It's Just A Dog?
Hello, I’m from the Netherlands so if my English is not perfect I’m sorry. I’m in grief over a loved one, in my case I’m grieving over my dog who died several weeks ago.
Many people cannot understand that a person can have so much pain over a pet. But he wasn’t only a pet. It was like he was my “furchild” for 14 years.
Together we went through so many painful experiences in life. Together, we experienced sickness, divorce, the death of my father, depression, PTSD, etc. He was more loyal and loving than any human ever could be, and the unconditional love he gave me was something I’ll always be grateful for.
When you’re alone, not being able to work because of illness it’s just you and your dog. That’s my situation. We did everything together, 24/7.
14 years is a long time. And it’s very difficult for me to experience the emptiness and the silence now that he’s gone. The loss of structure, going out for a walk in the forest, cuddling, just the company.
I’ve had two dogs in my life, and the pain after losing them is even bigger then when I lost humans. I can’t help it, I’m not ashamed to admit this.
Here I’m sitting on a Sunday afternoon, by myself and I’m missing him so much. I can imagine people reading this and shaking their heads maybe but I don’t care.

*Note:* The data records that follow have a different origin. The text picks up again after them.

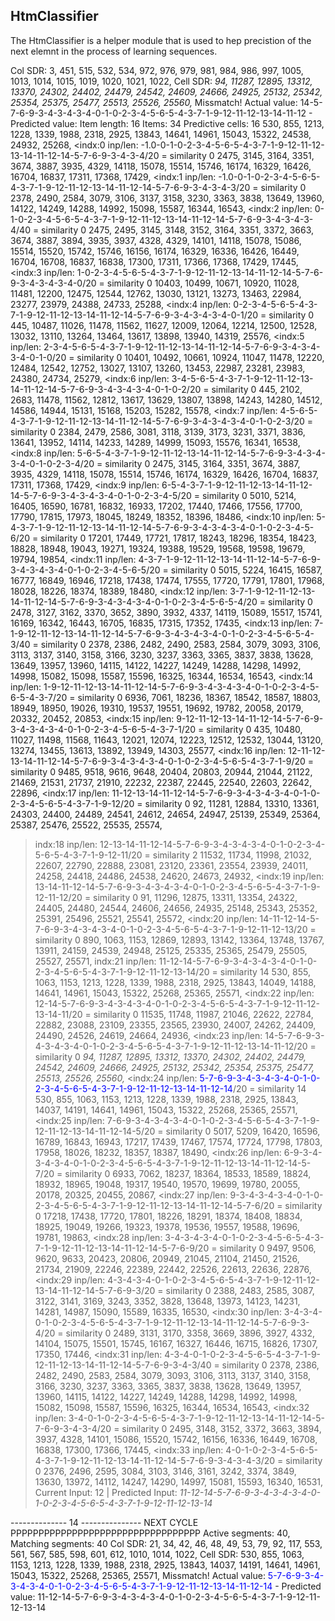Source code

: ## HtmClassifier
The HtmClassifier is a helper module that is used to hep precistion of the next elemnt in the process of learning sequences.


Col  SDR: 3, 451, 515, 532, 534, 972, 976, 979, 981, 984, 986, 997, 1005, 1013, 1014, 1015, 1019, 1020, 1021, 1022, 
Cell SDR: *94, 11287, 12895, 13312, 13370, 24302, 24402, 24479, 24542, 24609, 24666, 24925, 25132, 25342, 25354, 25375, 25477, 25513, 25526, 25560,*
Missmatch! Actual value: 14-5-7-6-9-3-4-3-4-3-4-0-1-0-2-3-4-5-6-5-4-3-7-1-9-12-11-12-13-14-11-12 - Predicted value: 
Item length: 16	 Items: 34
Predictive cells: 16 	 530, 855, 1213, 1228, 1339, 1988, 2318, 2925, 13843, 14641, 14961, 15043, 15322, 24538, 24932, 25268, 
<indx:0	inp/len: -1.0-0-1-0-2-3-4-5-6-5-4-3-7-1-9-12-11-12-13-14-11-12-14-5-7-6-9-3-4-3-4/20 = similarity 0	 2475, 3145, 3164, 3351, 3674, 3887, 3935, 4329, 14118, 15078, 15514, 15746, 16174, 16329, 16426, 16704, 16837, 17311, 17368, 17429, 
<indx:1	inp/len: -1.0-0-1-0-2-3-4-5-6-5-4-3-7-1-9-12-11-12-13-14-11-12-14-5-7-6-9-3-4-3-4-3/20 = similarity 0	 2378, 2490, 2584, 3079, 3106, 3137, 3158, 3230, 3363, 3838, 13649, 13960, 14122, 14249, 14288, 14992, 15098, 15587, 16344, 16543, 
<indx:2	inp/len: 0-1-0-2-3-4-5-6-5-4-3-7-1-9-12-11-12-13-14-11-12-14-5-7-6-9-3-4-3-4-3-4/40 = similarity 0	 2475, 2495, 3145, 3148, 3152, 3164, 3351, 3372, 3663, 3674, 3887, 3894, 3935, 3937, 4328, 4329, 14101, 14118, 15078, 15086, 15514, 15520, 15742, 15746, 16156, 16174, 16329, 16336, 16426, 16449, 16704, 16708, 16837, 16838, 17300, 17311, 17366, 17368, 17429, 17445, 
<indx:3	inp/len: 1-0-2-3-4-5-6-5-4-3-7-1-9-12-11-12-13-14-11-12-14-5-7-6-9-3-4-3-4-3-4-0/20 = similarity 0	 10403, 10499, 10671, 10920, 11028, 11481, 12200, 12475, 12544, 12762, 13030, 13121, 13273, 13463, 22984, 23277, 23979, 24388, 24733, 25288, 
<indx:4	inp/len: 0-2-3-4-5-6-5-4-3-7-1-9-12-11-12-13-14-11-12-14-5-7-6-9-3-4-3-4-3-4-0-1/20 = similarity 0	 445, 10487, 11026, 11478, 11562, 11627, 12009, 12064, 12214, 12500, 12528, 13032, 13110, 13264, 13464, 13617, 13898, 13940, 14319, 25576, 
<indx:5	inp/len: 2-3-4-5-6-5-4-3-7-1-9-12-11-12-13-14-11-12-14-5-7-6-9-3-4-3-4-3-4-0-1-0/20 = similarity 0	 10401, 10492, 10661, 10924, 11047, 11478, 12220, 12484, 12542, 12752, 13027, 13107, 13260, 13453, 22987, 23281, 23983, 24380, 24734, 25279, 
<indx:6	inp/len: 3-4-5-6-5-4-3-7-1-9-12-11-12-13-14-11-12-14-5-7-6-9-3-4-3-4-3-4-0-1-0-2/20 = similarity 0	 445, 2102, 2683, 11478, 11562, 12812, 13617, 13629, 13807, 13898, 14243, 14280, 14512, 14586, 14944, 15131, 15168, 15203, 15282, 15578, 
<indx:7	inp/len: 4-5-6-5-4-3-7-1-9-12-11-12-13-14-11-12-14-5-7-6-9-3-4-3-4-3-4-0-1-0-2-3/20 = similarity 0	 2384, 2479, 2586, 3081, 3118, 3139, 3173, 3231, 3371, 3836, 13641, 13952, 14114, 14233, 14289, 14999, 15093, 15576, 16341, 16538, 
<indx:8	inp/len: 5-6-5-4-3-7-1-9-12-11-12-13-14-11-12-14-5-7-6-9-3-4-3-4-3-4-0-1-0-2-3-4/20 = similarity 0	 2475, 3145, 3164, 3351, 3674, 3887, 3935, 4329, 14118, 15078, 15514, 15746, 16174, 16329, 16426, 16704, 16837, 17311, 17368, 17429, 
<indx:9	inp/len: 6-5-4-3-7-1-9-12-11-12-13-14-11-12-14-5-7-6-9-3-4-3-4-3-4-0-1-0-2-3-4-5/20 = similarity 0	 5010, 5214, 16405, 16590, 16781, 16832, 16933, 17202, 17440, 17466, 17556, 17700, 17790, 17815, 17973, 18045, 18249, 18352, 18396, 18486, 
<indx:10	inp/len: 5-4-3-7-1-9-12-11-12-13-14-11-12-14-5-7-6-9-3-4-3-4-3-4-0-1-0-2-3-4-5-6/20 = similarity 0	 17201, 17449, 17721, 17817, 18243, 18296, 18354, 18423, 18828, 18948, 19043, 19271, 19324, 19388, 19529, 19568, 19598, 19679, 19794, 19854, 
<indx:11	inp/len: 4-3-7-1-9-12-11-12-13-14-11-12-14-5-7-6-9-3-4-3-4-3-4-0-1-0-2-3-4-5-6-5/20 = similarity 0	 5015, 5224, 16415, 16587, 16777, 16849, 16946, 17218, 17438, 17474, 17555, 17720, 17791, 17801, 17968, 18028, 18226, 18374, 18389, 18480, 
<indx:12	inp/len: 3-7-1-9-12-11-12-13-14-11-12-14-5-7-6-9-3-4-3-4-3-4-0-1-0-2-3-4-5-6-5-4/20 = similarity 0	 2478, 3127, 3162, 3370, 3652, 3890, 3932, 4337, 14119, 15089, 15517, 15741, 16169, 16342, 16443, 16705, 16835, 17315, 17352, 17435, 
<indx:13	inp/len: 7-1-9-12-11-12-13-14-11-12-14-5-7-6-9-3-4-3-4-3-4-0-1-0-2-3-4-5-6-5-4-3/40 = similarity 0	 2378, 2386, 2482, 2490, 2583, 2584, 3079, 3093, 3106, 3113, 3137, 3140, 3158, 3166, 3230, 3237, 3363, 3365, 3837, 3838, 13628, 13649, 13957, 13960, 14115, 14122, 14227, 14249, 14288, 14298, 14992, 14998, 15082, 15098, 15587, 15596, 16325, 16344, 16534, 16543, 
<indx:14	inp/len: 1-9-12-11-12-13-14-11-12-14-5-7-6-9-3-4-3-4-3-4-0-1-0-2-3-4-5-6-5-4-3-7/20 = similarity 0	 6936, 7061, 18236, 18367, 18542, 18587, 18803, 18949, 18950, 19026, 19310, 19537, 19551, 19692, 19782, 20058, 20179, 20332, 20452, 20853, 
<indx:15	inp/len: 9-12-11-12-13-14-11-12-14-5-7-6-9-3-4-3-4-3-4-0-1-0-2-3-4-5-6-5-4-3-7-1/20 = similarity 0	 435, 10480, 11027, 11498, 11568, 11643, 12021, 12074, 12223, 12512, 12532, 13044, 13120, 13274, 13455, 13613, 13892, 13949, 14303, 25577, 
<indx:16	inp/len: 12-11-12-13-14-11-12-14-5-7-6-9-3-4-3-4-3-4-0-1-0-2-3-4-5-6-5-4-3-7-1-9/20 = similarity 0	 9485, 9518, 9616, 9648, 20404, 20803, 20944, 21044, 21122, 21469, 21531, 21737, 21910, 22232, 22387, 22445, 22540, 22603, 22642, 22896, 
<indx:17	inp/len: 11-12-13-14-11-12-14-5-7-6-9-3-4-3-4-3-4-0-1-0-2-3-4-5-6-5-4-3-7-1-9-12/20 = similarity 0	 92, 11281, 12884, 13310, 13361, 24303, 24400, 24489, 24541, 24612, 24654, 24947, 25139, 25349, 25364, 25387, 25476, 25522, 25535, 25574, 
>indx:18	inp/len: 12-13-14-11-12-14-5-7-6-9-3-4-3-4-3-4-0-1-0-2-3-4-5-6-5-4-3-7-1-9-12-11/20 = similarity 2	 11532, 11734, 11998, 21032, 22607, 22790, 22888, 23081, 23120, 23361, 23554, 23939, 24011, 24258, 24418, 24486, 24538, 24620, 24673, 24932, 
<indx:19	inp/len: 13-14-11-12-14-5-7-6-9-3-4-3-4-3-4-0-1-0-2-3-4-5-6-5-4-3-7-1-9-12-11-12/20 = similarity 0	 91, 11296, 12875, 13311, 13354, 24322, 24405, 24480, 24544, 24606, 24656, 24935, 25148, 25343, 25352, 25391, 25496, 25521, 25541, 25572, 
<indx:20	inp/len: 14-11-12-14-5-7-6-9-3-4-3-4-3-4-0-1-0-2-3-4-5-6-5-4-3-7-1-9-12-11-12-13/20 = similarity 0	 890, 1063, 1153, 12869, 12893, 13142, 13364, 13748, 13767, 13911, 24159, 24539, 24948, 25125, 25335, 25365, 25479, 25505, 25527, 25571, 
>indx:21	inp/len: 11-12-14-5-7-6-9-3-4-3-4-3-4-0-1-0-2-3-4-5-6-5-4-3-7-1-9-12-11-12-13-14/20 = similarity 14	 530, 855, 1063, 1153, 1213, 1228, 1339, 1988, 2318, 2925, 13843, 14049, 14188, 14641, 14961, 15043, 15322, 25268, 25365, 25571, 
<indx:22	inp/len: 12-14-5-7-6-9-3-4-3-4-3-4-0-1-0-2-3-4-5-6-5-4-3-7-1-9-12-11-12-13-14-11/20 = similarity 0	 11535, 11748, 11987, 21046, 22622, 22784, 22882, 23088, 23109, 23355, 23565, 23930, 24007, 24262, 24409, 24490, 24526, 24619, 24664, 24936, 
<indx:23	inp/len: 14-5-7-6-9-3-4-3-4-3-4-0-1-0-2-3-4-5-6-5-4-3-7-1-9-12-11-12-13-14-11-12/20 = similarity 0	 *94, 11287, 12895, 13312, 13370, 24302, 24402, 24479, 24542, 24609, 24666, 24925, 25132, 25342, 25354, 25375, 25477, 25513, 25526, 25560,* 
<indx:24	inp/len: <span style="color:blue">5-7-6-9-3-4-3-4-3-4-0-1-0-2-3-4-5-6-5-4-3-7-1-9-12-11-12-13-14-11-12-14</span>/20 = similarity 14	 530, 855, 1063, 1153, 1213, 1228, 1339, 1988, 2318, 2925, 13843, 14037, 14191, 14641, 14961, 15043, 15322, 25268, 25365, 25571, 
<indx:25	inp/len: 7-6-9-3-4-3-4-3-4-0-1-0-2-3-4-5-6-5-4-3-7-1-9-12-11-12-13-14-11-12-14-5/20 = similarity 0	 5017, 5209, 16420, 16596, 16789, 16843, 16943, 17217, 17439, 17467, 17574, 17724, 17798, 17803, 17958, 18026, 18232, 18357, 18387, 18490, 
<indx:26	inp/len: 6-9-3-4-3-4-3-4-0-1-0-2-3-4-5-6-5-4-3-7-1-9-12-11-12-13-14-11-12-14-5-7/20 = similarity 0	 6933, 7062, 18237, 18364, 18533, 18589, 18824, 18932, 18965, 19048, 19317, 19540, 19570, 19699, 19780, 20055, 20178, 20325, 20455, 20867, 
<indx:27	inp/len: 9-3-4-3-4-3-4-0-1-0-2-3-4-5-6-5-4-3-7-1-9-12-11-12-13-14-11-12-14-5-7-6/20 = similarity 0	 17218, 17438, 17720, 17801, 18226, 18291, 18374, 18408, 18834, 18925, 19049, 19266, 19323, 19378, 19536, 19557, 19588, 19696, 19781, 19863, 
<indx:28	inp/len: 3-4-3-4-3-4-0-1-0-2-3-4-5-6-5-4-3-7-1-9-12-11-12-13-14-11-12-14-5-7-6-9/20 = similarity 0	 9497, 9506, 9620, 9633, 20423, 20806, 20949, 21045, 21104, 21450, 21526, 21734, 21909, 22246, 22389, 22442, 22526, 22613, 22636, 22876, 
<indx:29	inp/len: 4-3-4-3-4-0-1-0-2-3-4-5-6-5-4-3-7-1-9-12-11-12-13-14-11-12-14-5-7-6-9-3/20 = similarity 0	 2388, 2483, 2585, 3087, 3122, 3141, 3169, 3243, 3352, 3828, 13648, 13973, 14123, 14231, 14281, 14987, 15090, 15589, 16335, 16530, 
<indx:30	inp/len: 3-4-3-4-0-1-0-2-3-4-5-6-5-4-3-7-1-9-12-11-12-13-14-11-12-14-5-7-6-9-3-4/20 = similarity 0	 2489, 3131, 3170, 3358, 3669, 3896, 3927, 4332, 14104, 15075, 15501, 15745, 16167, 16327, 16446, 16715, 16826, 17307, 17350, 17446, 
<indx:31	inp/len: 4-3-4-0-1-0-2-3-4-5-6-5-4-3-7-1-9-12-11-12-13-14-11-12-14-5-7-6-9-3-4-3/40 = similarity 0	 2378, 2386, 2482, 2490, 2583, 2584, 3079, 3093, 3106, 3113, 3137, 3140, 3158, 3166, 3230, 3237, 3363, 3365, 3837, 3838, 13628, 13649, 13957, 13960, 14115, 14122, 14227, 14249, 14288, 14298, 14992, 14998, 15082, 15098, 15587, 15596, 16325, 16344, 16534, 16543, 
<indx:32	inp/len: 3-4-0-1-0-2-3-4-5-6-5-4-3-7-1-9-12-11-12-13-14-11-12-14-5-7-6-9-3-4-3-4/20 = similarity 0	 2495, 3148, 3152, 3372, 3663, 3894, 3937, 4328, 14101, 15086, 15520, 15742, 16156, 16336, 16449, 16708, 16838, 17300, 17366, 17445, 
<indx:33	inp/len: 4-0-1-0-2-3-4-5-6-5-4-3-7-1-9-12-11-12-13-14-11-12-14-5-7-6-9-3-4-3-4-3/20 = similarity 0	 2376, 2496, 2595, 3084, 3103, 3146, 3161, 3242, 3374, 3849, 13630, 13972, 14112, 14247, 14290, 14997, 15081, 15593, 16340, 16531, 
Current Input: 12 	| Predicted Input: *11-12-14-5-7-6-9-3-4-3-4-3-4-0-1-0-2-3-4-5-6-5-4-3-7-1-9-12-11-12-13-14*

-------------- 14 --------------- NEXT CYCLE
PPPPPPPPPPPPPPPPPPPPPPPPPPPPPPPPPP
Active segments: 40, Matching segments: 40
Col  SDR: 21, 34, 42, 46, 48, 49, 53, 79, 92, 117, 553, 561, 567, 585, 598, 601, 612, 1010, 1014, 1022, 
Cell SDR: 530, 855, 1063, 1153, 1213, 1228, 1339, 1988, 2318, 2925, 13843, 14037, 14191, 14641, 14961, 15043, 15322, 25268, 25365, 25571, 
Missmatch! Actual value: <span style="color:blue">5-7-6-9-3-4-3-4-3-4-0-1-0-2-3-4-5-6-5-4-3-7-1-9-12-11-12-13-14-11-12-14</span> - Predicted value: 11-12-14-5-7-6-9-3-4-3-4-3-4-0-1-0-2-3-4-5-6-5-4-3-7-1-9-12-11-12-13-14


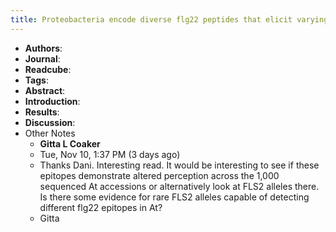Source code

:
 ```yaml
---
title: Proteobacteria encode diverse flg22 peptides that elicit varying immune responses in Arabidopsis thaliana
---
```


- **Authors**:
- **Journal**:
- **Readcube**:
- **Tags**:
- **Abstract**:
- **Introduction**:
- **Results**:
- **Discussion**:
- Other Notes
	- **Gitta L Coaker**
	- Tue, Nov 10, 1:37 PM (3 days ago)
	- Thanks Dani. Interesting read. It would be interesting to see if these epitopes demonstrate altered perception across the 1,000 sequenced At accessions or alternatively look at FLS2 alleles there. Is there some evidence for rare FLS2 alleles capable of detecting different flg22 epitopes in At?
	- Gitta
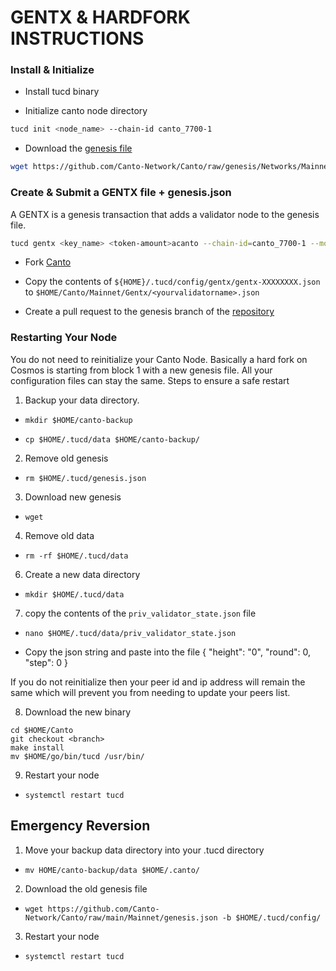 # GENTX & HARDFORK INSTRUCTIONS

### Install & Initialize

-   Install tucd binary

-   Initialize canto node directory

```bash
tucd init <node_name> --chain-id canto_7700-1
```

-   Download the [genesis file](https://github.com/Canto-Network/Canto/raw/genesis/Networks/Mainnet/genesis.json)

```bash
wget https://github.com/Canto-Network/Canto/raw/genesis/Networks/Mainnet/genesis.json -b $HOME/.tucd/config
```

### Create & Submit a GENTX file + genesis.json

A GENTX is a genesis transaction that adds a validator node to the genesis file.

```bash
tucd gentx <key_name> <token-amount>acanto --chain-id=canto_7700-1 --moniker=<your_moniker> --commission-max-change-rate=0.01 --commission-max-rate=0.10 --commission-rate=0.05 --details="<details here>" --security-contact="<email>" --website="<website>"
```

-   Fork [Canto](https://github.com/Canto-Network/Canto)

-   Copy the contents of `${HOME}/.tucd/config/gentx/gentx-XXXXXXXX.json` to `$HOME/Canto/Mainnet/Gentx/<yourvalidatorname>.json`

-   Create a pull request to the genesis branch of the [repository](https://github.com/Canto-Network/Canto/Mainnet/gentx)

### Restarting Your Node

You do not need to reinitialize your Canto Node. Basically a hard fork on Cosmos is starting from block 1 with a new genesis file. All your configuration files can stay the same. Steps to ensure a safe restart

1. Backup your data directory.

-   `mkdir $HOME/canto-backup`

-   `cp $HOME/.tucd/data $HOME/canto-backup/`

2. Remove old genesis

-   `rm $HOME/.tucd/genesis.json`

3. Download new genesis

-   `wget`

4. Remove old data

-   `rm -rf $HOME/.tucd/data`

6. Create a new data directory

-   `mkdir $HOME/.tucd/data`

7. copy the contents of the `priv_validator_state.json` file 

-   `nano $HOME/.tucd/data/priv_validator_state.json`

-   Copy the json string and paste into the file
 {
"height": "0",
 "round": 0,
 "step": 0
 }

If you do not reinitialize then your peer id and ip address will remain the same which will prevent you from needing to update your peers list.

8. Download the new binary

```
cd $HOME/Canto
git checkout <branch>
make install
mv $HOME/go/bin/tucd /usr/bin/
```

9. Restart your node

-   `systemctl restart tucd`

## Emergency Reversion

1. Move your backup data directory into your .tucd directory

-   `mv HOME/canto-backup/data $HOME/.canto/`

2. Download the old genesis file

-   `wget https://github.com/Canto-Network/Canto/raw/main/Mainnet/genesis.json -b $HOME/.tucd/config/`

3. Restart your node

-   `systemctl restart tucd`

Grief is grief, love is love, and pain is pain, no matter if it’s because of a human or animal.
He was my best friend, and I’ll take a long time to heal. I don’t need to get over it.
“Are you over it?” people ask. Why...as Byron Katie said, "You’ll never get over love."
So ask yourself when you’re crying and feeling grief...”Is sadness what I’m feeling?" Maybe it’s love, and love isn’t something you want to get over.